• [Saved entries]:

********************

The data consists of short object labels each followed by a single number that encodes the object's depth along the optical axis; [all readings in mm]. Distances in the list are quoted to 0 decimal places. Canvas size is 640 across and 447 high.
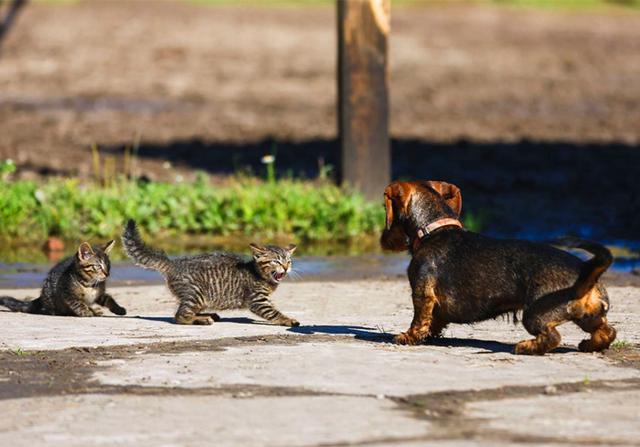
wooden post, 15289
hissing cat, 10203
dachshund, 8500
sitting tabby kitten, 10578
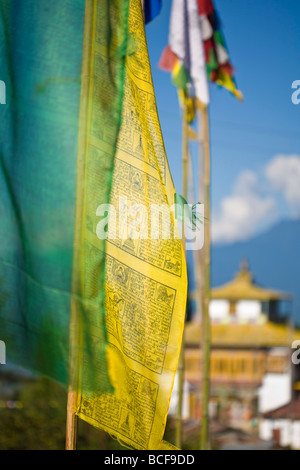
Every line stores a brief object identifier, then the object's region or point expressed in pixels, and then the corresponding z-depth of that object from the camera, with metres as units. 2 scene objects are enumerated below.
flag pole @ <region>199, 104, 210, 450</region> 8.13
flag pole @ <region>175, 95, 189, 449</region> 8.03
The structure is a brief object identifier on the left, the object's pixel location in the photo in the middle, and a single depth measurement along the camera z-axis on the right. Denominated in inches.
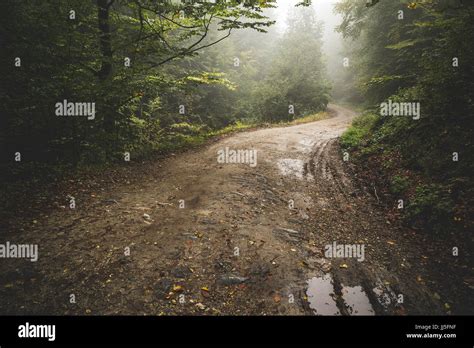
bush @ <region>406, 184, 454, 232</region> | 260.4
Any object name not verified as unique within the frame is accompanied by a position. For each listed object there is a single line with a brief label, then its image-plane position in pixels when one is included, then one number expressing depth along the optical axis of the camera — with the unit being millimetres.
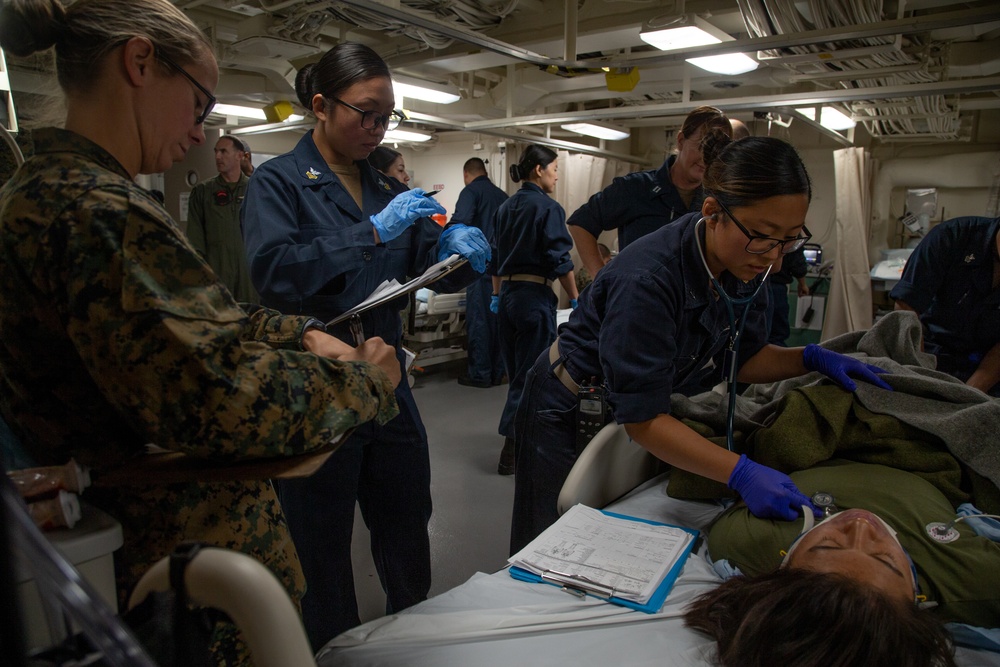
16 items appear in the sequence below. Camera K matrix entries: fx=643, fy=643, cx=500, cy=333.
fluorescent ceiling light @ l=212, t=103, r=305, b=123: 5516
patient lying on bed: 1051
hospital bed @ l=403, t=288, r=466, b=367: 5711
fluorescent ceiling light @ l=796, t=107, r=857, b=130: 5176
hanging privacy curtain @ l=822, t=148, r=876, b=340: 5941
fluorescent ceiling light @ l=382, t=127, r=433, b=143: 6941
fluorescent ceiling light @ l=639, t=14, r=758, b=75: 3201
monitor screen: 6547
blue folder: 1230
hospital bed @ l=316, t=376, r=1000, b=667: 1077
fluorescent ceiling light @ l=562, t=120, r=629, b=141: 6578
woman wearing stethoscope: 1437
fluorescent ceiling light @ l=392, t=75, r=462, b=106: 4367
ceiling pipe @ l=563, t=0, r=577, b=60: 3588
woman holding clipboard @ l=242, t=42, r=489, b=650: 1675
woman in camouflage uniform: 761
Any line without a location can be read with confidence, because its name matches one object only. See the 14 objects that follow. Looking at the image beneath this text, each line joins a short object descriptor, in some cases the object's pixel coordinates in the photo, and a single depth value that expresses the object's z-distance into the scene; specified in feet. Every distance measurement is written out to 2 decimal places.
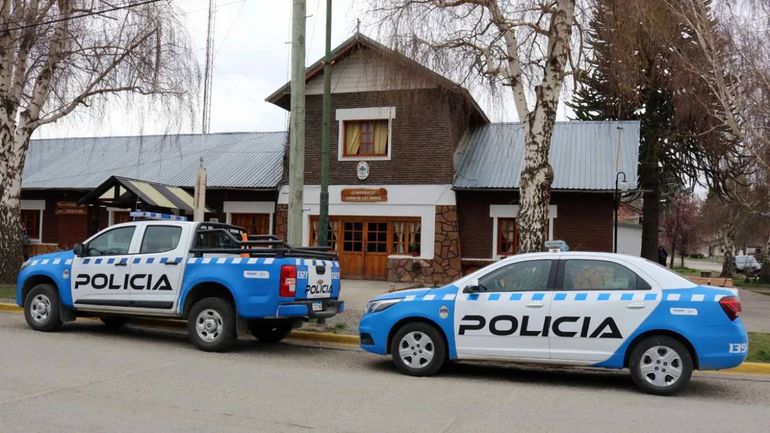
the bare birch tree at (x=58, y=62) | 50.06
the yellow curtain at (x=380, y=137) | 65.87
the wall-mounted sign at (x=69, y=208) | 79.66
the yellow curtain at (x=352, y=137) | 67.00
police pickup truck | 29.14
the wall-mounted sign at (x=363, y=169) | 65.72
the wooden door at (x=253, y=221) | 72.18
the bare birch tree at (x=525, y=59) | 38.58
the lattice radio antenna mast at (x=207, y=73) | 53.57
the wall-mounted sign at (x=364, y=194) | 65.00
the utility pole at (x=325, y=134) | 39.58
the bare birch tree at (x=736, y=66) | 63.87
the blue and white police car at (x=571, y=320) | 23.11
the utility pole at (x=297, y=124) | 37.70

********************

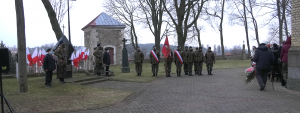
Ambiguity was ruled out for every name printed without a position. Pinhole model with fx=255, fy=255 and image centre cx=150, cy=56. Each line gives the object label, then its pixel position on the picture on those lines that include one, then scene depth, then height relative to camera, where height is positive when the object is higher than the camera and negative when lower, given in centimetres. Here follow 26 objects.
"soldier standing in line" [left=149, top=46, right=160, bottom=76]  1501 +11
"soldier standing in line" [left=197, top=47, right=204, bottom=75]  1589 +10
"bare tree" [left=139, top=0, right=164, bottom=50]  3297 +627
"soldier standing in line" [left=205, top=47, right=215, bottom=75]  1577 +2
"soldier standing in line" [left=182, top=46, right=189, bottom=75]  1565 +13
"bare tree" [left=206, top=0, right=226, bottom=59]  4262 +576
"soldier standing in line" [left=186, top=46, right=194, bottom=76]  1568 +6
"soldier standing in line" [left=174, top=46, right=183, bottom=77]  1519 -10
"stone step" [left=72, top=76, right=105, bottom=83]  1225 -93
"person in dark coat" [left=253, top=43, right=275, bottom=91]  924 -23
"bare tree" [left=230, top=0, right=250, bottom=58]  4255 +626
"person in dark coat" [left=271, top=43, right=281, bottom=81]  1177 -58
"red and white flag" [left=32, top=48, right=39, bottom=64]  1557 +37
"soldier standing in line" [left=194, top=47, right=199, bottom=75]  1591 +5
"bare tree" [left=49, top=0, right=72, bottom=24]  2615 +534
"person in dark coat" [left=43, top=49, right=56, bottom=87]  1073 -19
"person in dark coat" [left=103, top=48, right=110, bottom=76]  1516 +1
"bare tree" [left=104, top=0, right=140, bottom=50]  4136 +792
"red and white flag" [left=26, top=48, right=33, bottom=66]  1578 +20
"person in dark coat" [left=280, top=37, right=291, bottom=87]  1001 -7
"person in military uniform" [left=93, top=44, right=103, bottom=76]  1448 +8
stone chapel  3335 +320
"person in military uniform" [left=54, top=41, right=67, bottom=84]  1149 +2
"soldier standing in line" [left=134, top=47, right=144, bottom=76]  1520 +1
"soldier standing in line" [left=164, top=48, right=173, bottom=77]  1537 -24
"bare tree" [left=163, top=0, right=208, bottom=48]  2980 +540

********************

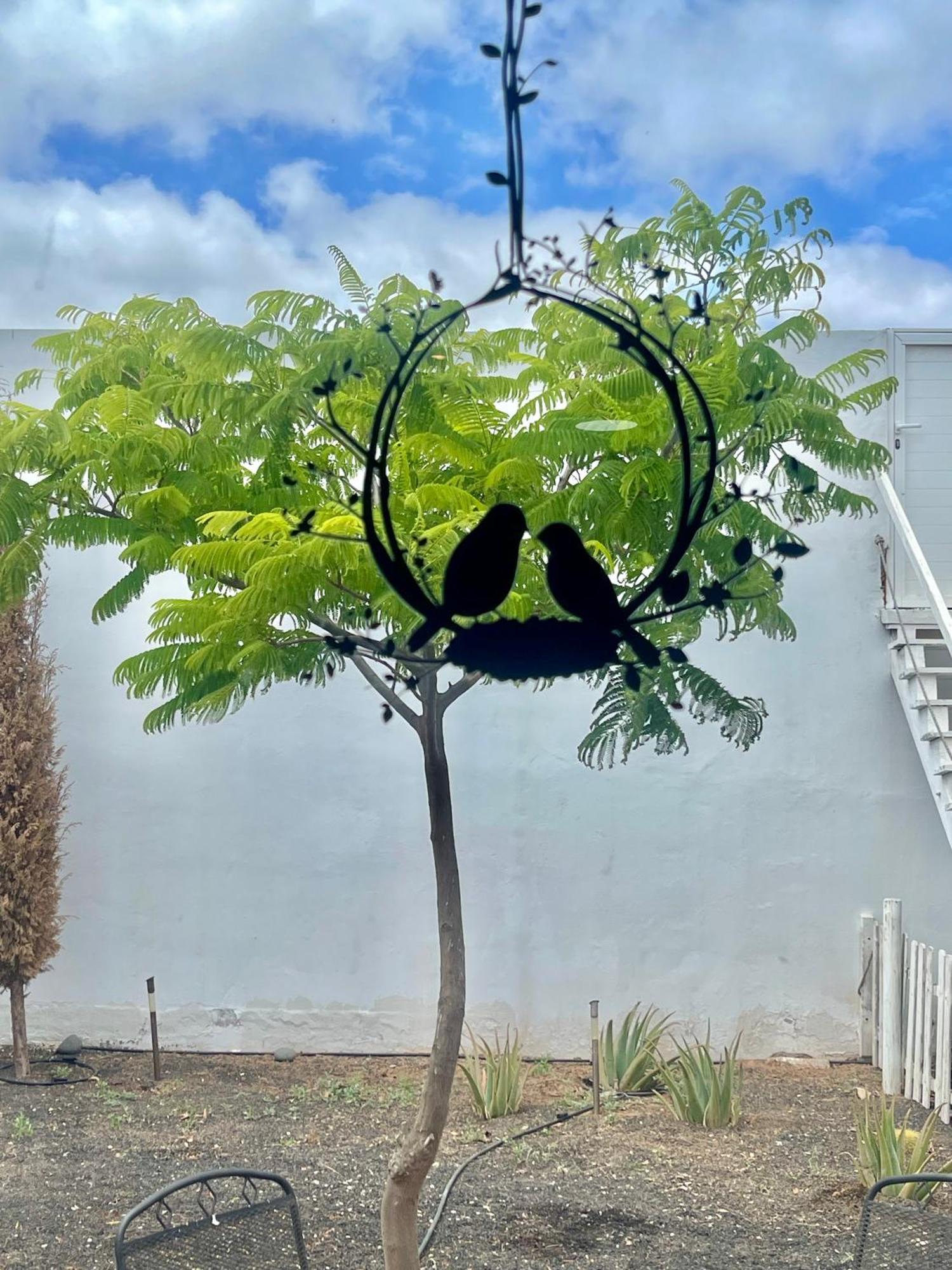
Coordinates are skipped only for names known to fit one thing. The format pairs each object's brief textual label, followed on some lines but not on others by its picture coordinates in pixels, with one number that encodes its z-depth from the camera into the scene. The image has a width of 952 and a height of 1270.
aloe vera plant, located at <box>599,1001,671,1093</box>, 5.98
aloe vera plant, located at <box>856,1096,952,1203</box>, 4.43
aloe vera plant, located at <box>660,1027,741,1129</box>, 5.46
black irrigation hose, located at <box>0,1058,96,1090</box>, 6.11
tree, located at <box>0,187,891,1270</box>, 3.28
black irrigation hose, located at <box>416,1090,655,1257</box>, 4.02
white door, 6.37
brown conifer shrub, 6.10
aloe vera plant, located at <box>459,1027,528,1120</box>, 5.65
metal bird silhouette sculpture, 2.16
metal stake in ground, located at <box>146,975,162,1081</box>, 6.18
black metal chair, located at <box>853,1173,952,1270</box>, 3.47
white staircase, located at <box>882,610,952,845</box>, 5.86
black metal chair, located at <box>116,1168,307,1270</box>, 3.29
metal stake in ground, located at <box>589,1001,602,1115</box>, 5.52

********************

• [Exercise description]:
Pictures aside, print exactly the lines above starting with the one containing "dachshund, 8500" and going on through the one containing "Every line stores".

• [Response to the exercise]:
dachshund, 8500
sitting tabby kitten, 10578
Every line stores a brief object identifier, then the object's region or point expressed in pixels, and then the corresponding z-depth of that object from the camera, with metres as units. 2 scene objects are enumerated below.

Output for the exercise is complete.